Rückzug aus Jury gefährdet ganzes Projekt Hauptbahnhof

Wien (OTS) - Scharfe Kritik am Ausstieg von Planungsstadtrat Schicker aus der Hauptbahnhof-Jury übt die Bezirksvorsteherin des vierten Bezirks, Susanne Reichard. "Das, was der Herr Planungsstadtrat da betreibt, ist ein Eiertanz par execellence. An welchen Vorgaben sollen sich die Bezirke nun orientieren wenn das ganze Projekt in Schwebe ist", fragt sich die Bezirksvorsteherin.

Schicker war bei entscheidender Jurysitzung formal vertreten!

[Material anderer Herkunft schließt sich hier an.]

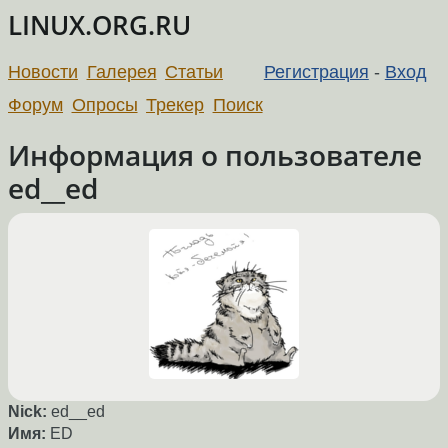
LINUX.ORG.RU
Новости
Галерея
Статьи
Регистрация
-
Вход
Форум
Опросы
Трекер
Поиск
Информация о пользователе
ed__ed
Nick:
ed__ed
Имя:
ED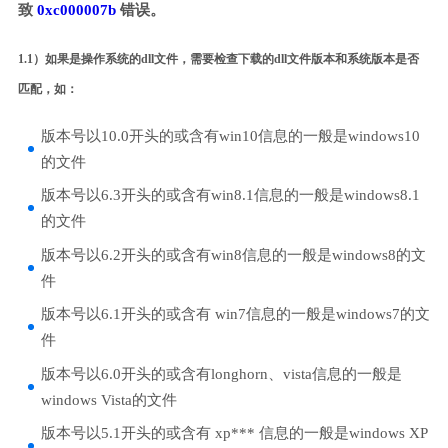
致
0xc000007b
错误。
1.1）如果是操作系统的dll文件，需要检查下载的dll文件版本和系统版本是否
匹配，如：
版本号以10.0开头的或含有win10信息的一般是windows10
的文件
版本号以6.3开头的或含有win8.1信息的一般是windows8.1
的文件
版本号以6.2开头的或含有win8信息的一般是windows8的文
件
版本号以6.1开头的或含有 win7信息的一般是windows7的文
件
版本号以6.0开头的或含有longhorn、vista信息的一般是
windows Vista的文件
版本号以5.1开头的或含有 xp*** 信息的一般是windows XP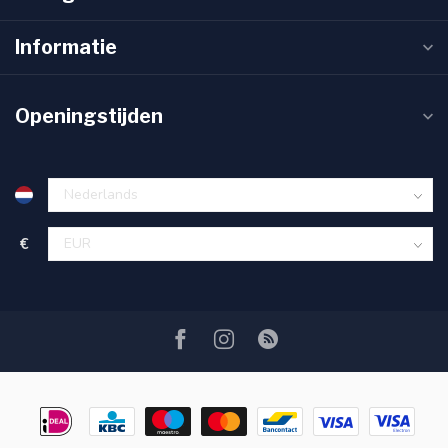
Informatie
Openingstijden
€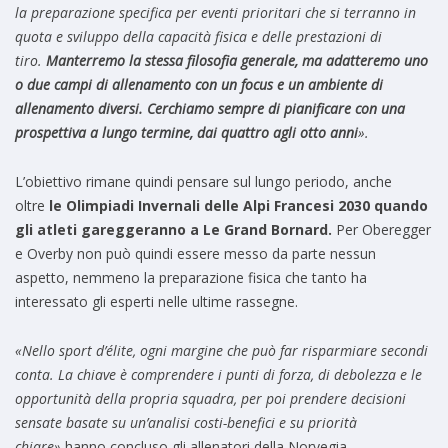
la
preparazione specifica per eventi prioritari che si terranno in
quota
e
sviluppo della capacità fisica e delle prestazioni di
tiro
.
Manterremo la stessa filosofia generale, ma adatteremo uno
o due campi di allenamento con un focus e un ambiente di
allenamento diversi. Cerchiamo sempre di pianificare con una
prospettiva a lungo termine, dai quattro agli otto anni
».
L’obiettivo rimane quindi pensare sul lungo periodo, anche
oltre
l
e Olimpia
d
i Invernali
d
elle Alpi Francesi 2030 quan
d
o
gli atleti gareggeranno a Le Gran
d
Bornar
d
.
Per Oberegger
e Overby non può quindi essere messo da parte nessun
aspetto, nemmeno la preparazione fisica che tanto ha
interessato gli esperti nelle ultime rassegne.
«
Nello sport d’élite, ogni margine che può far risparmiare secondi
conta. La chiave è comprendere i punti di forza, di debolezza e le
opportunità della propria squadra, per poi prendere decisioni
sensate basate su un’analisi costi-benefici e su priorità
chiare
»
hanno concluso gli allenatori della Norvegia.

Und Reichard weiters: "Schicker hat sich nicht wie behauptet zum Beginn der Jurysitzung zurückgezogen. Er hat sich in der entscheidenden Jurysitzung am Montag und Dienstag vertreten lassen. Das hat er getan, obwohl bereits seit längerem bekannt war, dass es juristische Probleme mit der Ausschreibung gibt und es zu einer Prüfung beim Bundesvergabe kommen könnte! " Unnötiges Chaos durch Schicker

Reichard kritisiert weiters, dass Schicker mit seinem jetzigen Vorgehen die betroffenen Bezirke und seine eigenen Beamten in ein "unnötiges Chaos" hineinzieht. "Er selbst putzt sich ab, als er merkt, dass es Probleme geben könnte. So ein Verhalten ist eines Stadtrates unwürdig ", so Reichard weiter.

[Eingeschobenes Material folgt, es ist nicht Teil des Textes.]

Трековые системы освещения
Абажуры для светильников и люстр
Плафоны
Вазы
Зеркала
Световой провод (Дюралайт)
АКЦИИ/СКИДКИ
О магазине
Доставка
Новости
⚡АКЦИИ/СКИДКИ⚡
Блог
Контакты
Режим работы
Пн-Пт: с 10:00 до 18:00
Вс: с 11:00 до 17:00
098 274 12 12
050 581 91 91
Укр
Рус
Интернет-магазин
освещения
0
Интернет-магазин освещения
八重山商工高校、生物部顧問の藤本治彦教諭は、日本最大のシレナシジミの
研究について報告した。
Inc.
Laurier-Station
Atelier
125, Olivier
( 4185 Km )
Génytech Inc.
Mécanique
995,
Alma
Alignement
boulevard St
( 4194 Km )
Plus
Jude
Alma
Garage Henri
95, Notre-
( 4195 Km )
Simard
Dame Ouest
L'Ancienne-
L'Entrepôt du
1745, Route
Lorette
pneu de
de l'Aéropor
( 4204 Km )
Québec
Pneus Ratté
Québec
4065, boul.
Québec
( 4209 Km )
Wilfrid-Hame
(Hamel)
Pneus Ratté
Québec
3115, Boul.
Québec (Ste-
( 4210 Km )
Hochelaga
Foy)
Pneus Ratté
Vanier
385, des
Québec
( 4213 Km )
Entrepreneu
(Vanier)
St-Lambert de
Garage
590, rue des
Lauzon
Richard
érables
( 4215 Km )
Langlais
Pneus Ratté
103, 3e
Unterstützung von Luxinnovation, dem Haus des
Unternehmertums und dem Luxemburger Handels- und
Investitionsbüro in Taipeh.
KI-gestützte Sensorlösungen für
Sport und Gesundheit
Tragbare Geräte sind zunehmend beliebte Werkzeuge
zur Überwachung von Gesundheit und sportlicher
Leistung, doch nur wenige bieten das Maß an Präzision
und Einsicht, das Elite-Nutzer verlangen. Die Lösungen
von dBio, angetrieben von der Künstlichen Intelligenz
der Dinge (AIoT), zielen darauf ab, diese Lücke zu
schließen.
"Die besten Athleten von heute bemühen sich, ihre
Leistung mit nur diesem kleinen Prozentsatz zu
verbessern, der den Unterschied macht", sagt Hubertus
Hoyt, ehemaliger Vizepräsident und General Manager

Projekt könnte weit zurückgeworfen werden

Der Rückzug Schickers aus der Jury könnte Reichards Einschätzung nach die Realisierung des Projektes weit zurückwerfen. "Der Südtiroler Platz und der Südbahnhof sind derzeit ein einziger Zustand. Der neue Hauptbahnhof ist eine einmalige infrastrukturelle und städtebauliche Chance für Wien und die umliegenden Bezirke. "Aber anstatt diese Lösung voranzutreiben, betreibt der Herr Stadtrat ein doppelbödiges Spiel. Wenn ihm das Projekt Hauptbahnhof als zuständiger Planungsstadtrat egal ist, dann soll er es offen sagen und seine Konsequenzen daraus ziehen", hält sie dazu fest.

Runder Tisch erforderlich

Abschließend fordert Reichard die Einberufung eines Runden Tisches zum Hauptbahnhof. "Statt die Jury zu verlassen, soll Stadtrat Schicker einen runden Tisch zum Hauptbahnhof einberufen und mit all jenen eine Lösung verhandeln, die dem jetzigen Projekt skeptisch gegenüber stehen. Der jetzige Zustand, der Südbahnhof genannt wird, muss endlich ein Ende haben", meint sie abschließend dazu.